Un étrange match se déroule dans le monde de la santé, un match à quatre qui met aux prises l'actuel ministre de la Santé, Yves Bolduc, deux de ses prédécesseurs, Philippe Couillard et François Legault, et celui qui voudrait bien lui succéder, Gaétan Barrette.

L'enjeu est majeur, le développement de la première ligne, comment s'assurer que les Québécois aient accès à un médecin de famille. Mais le débat vole bas.

C'est le Dr Barrette, président de la Fédération des médecins spécialistes, qui a ouvert le bal, au tout début de ce mois, en reprenant un thème qui lui est cher. Selon lui, il n'y a pas de pénurie d'omnipraticiens. Le problème, c'est que les médecins de famille ne travaillent pas assez: «Un médecin de famille qui travaillerait autant qu'un spécialiste gagnerait le même salaire.»

L'ancien ministre libéral de la Santé, Philippe Couillard, en réponse à une question d'un journaliste, a ensuite exprimé son désaccord avec le Dr Barrette: «C'est une affirmation totalement gratuite... Il faut se demander si le système dans lequel nos médecins pratiquent donne envie à ceux qui ont un niveau d'activité moyen d'aller un peu plus loin. C'est ça qu'il faut se poser comme question.» Dans cette logique, il est favorable à un changement du mode de rémunération, pour tenir compte de la performance.

Le Dr Barrette a répliqué par l'insulte, dans une lettre au Devoir: «Il est intéressant de constater qu'il est plus facile de commenter la situation du système de santé quand on est consultant pour une firme privée en santé que d'agir lorsqu'on est la barre de ce ministère».

Yves Bolduc, sans doute pour rappeler que c'est lui le ministre, s'en est mêlé, critiquant durement la gestion de François Legault à la Santé et ajoutant que ce serait pire avec le Dr Barrette, proche de la Coalition avenir Québec. Il en a profité pour promettre que tous auraient leur médecin de famille d'ici 2016. Une promesse irresponsable, même si les mesures des dernières années, l'augmentation des cohortes d'étudiants et la création des Groupes de médecine familiale permettent de réels progrès. Mais encore là, le Dr Barrette a réagi par l'insulte, en multipliant les épithètes à l'égard du ministre: «père Noël», «Halloween», «Don Quichotte», «ridicule».

Le quatrième larron, François Legault, est resté discret.
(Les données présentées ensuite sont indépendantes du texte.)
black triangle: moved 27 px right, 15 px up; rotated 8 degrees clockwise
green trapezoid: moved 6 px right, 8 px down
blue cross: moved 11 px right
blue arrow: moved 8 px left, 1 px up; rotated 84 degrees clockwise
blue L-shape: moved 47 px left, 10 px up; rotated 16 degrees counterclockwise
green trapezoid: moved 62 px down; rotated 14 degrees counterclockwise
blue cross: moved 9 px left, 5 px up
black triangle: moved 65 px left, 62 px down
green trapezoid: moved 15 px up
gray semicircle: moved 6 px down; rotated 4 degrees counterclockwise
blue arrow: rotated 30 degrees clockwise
Mais on sait qu'il ne dit pas la même chose que M. Barrette. Il ne fustige pas les omnipraticiens et propose plutôt une démarche proche de celle de M. Couillard: «Avec une nouvelle formule de rémunération, je crois qu'il est possible que chaque Québécois puisse éviter les urgences.»

Le chef de la CAQ se retrouve toutefois, dans ce dossier, avec un gros problème sur les bras, probablement son premier vrai test de leadership. Une rumeur persistante, que le principal intéressé ne nie pas, veut que le Dr Barrette devienne ministre de la Santé d'un possible gouvernement caquiste. Le Dr Barrette parle-t-il au nom des membres de sa fédération ou est-il déjà en pré-campagne? Il y a là une confusion des genres qu'il faudrait dissiper. Mais surtout, il y a un problème de cohérence dans le discours de la CAQ.
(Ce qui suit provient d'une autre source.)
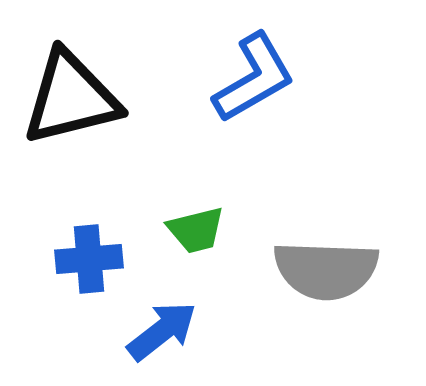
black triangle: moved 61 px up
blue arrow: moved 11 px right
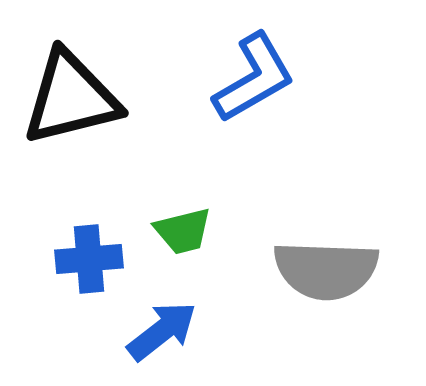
green trapezoid: moved 13 px left, 1 px down
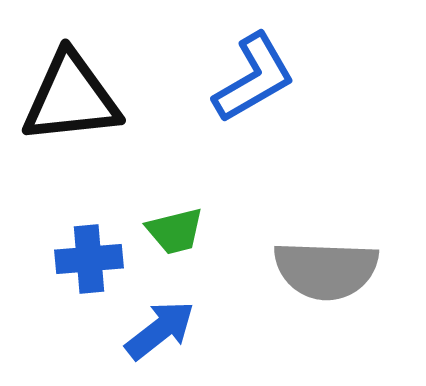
black triangle: rotated 8 degrees clockwise
green trapezoid: moved 8 px left
blue arrow: moved 2 px left, 1 px up
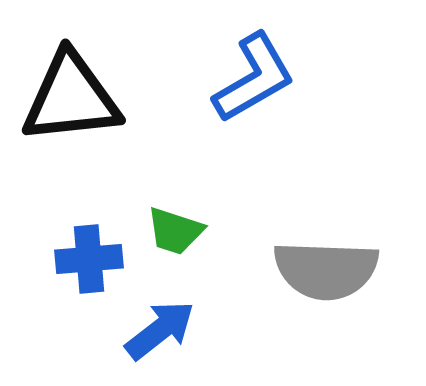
green trapezoid: rotated 32 degrees clockwise
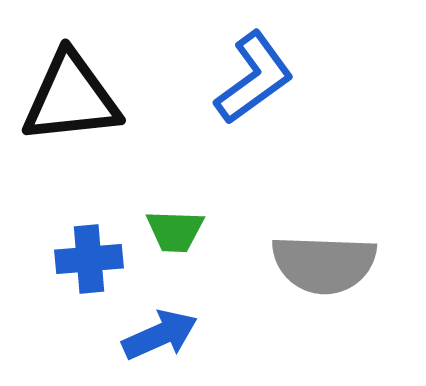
blue L-shape: rotated 6 degrees counterclockwise
green trapezoid: rotated 16 degrees counterclockwise
gray semicircle: moved 2 px left, 6 px up
blue arrow: moved 5 px down; rotated 14 degrees clockwise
François Legault est-il d'accord avec la dynamique d'affrontement du Dr Barrette? Ou s'agit-il plutôt d'une croisade personnelle de son conseiller? Si tel est le cas, il faudrait qu'il remette rapidement le président de la FMOQ à l'ordre, en se souvenant que les personnages publics bouillants et à l'ego démesuré travaillent difficilement en équipe et ont du mal à faire un passage harmonieux en politique. Souvenons-nous de Marc Bellemare.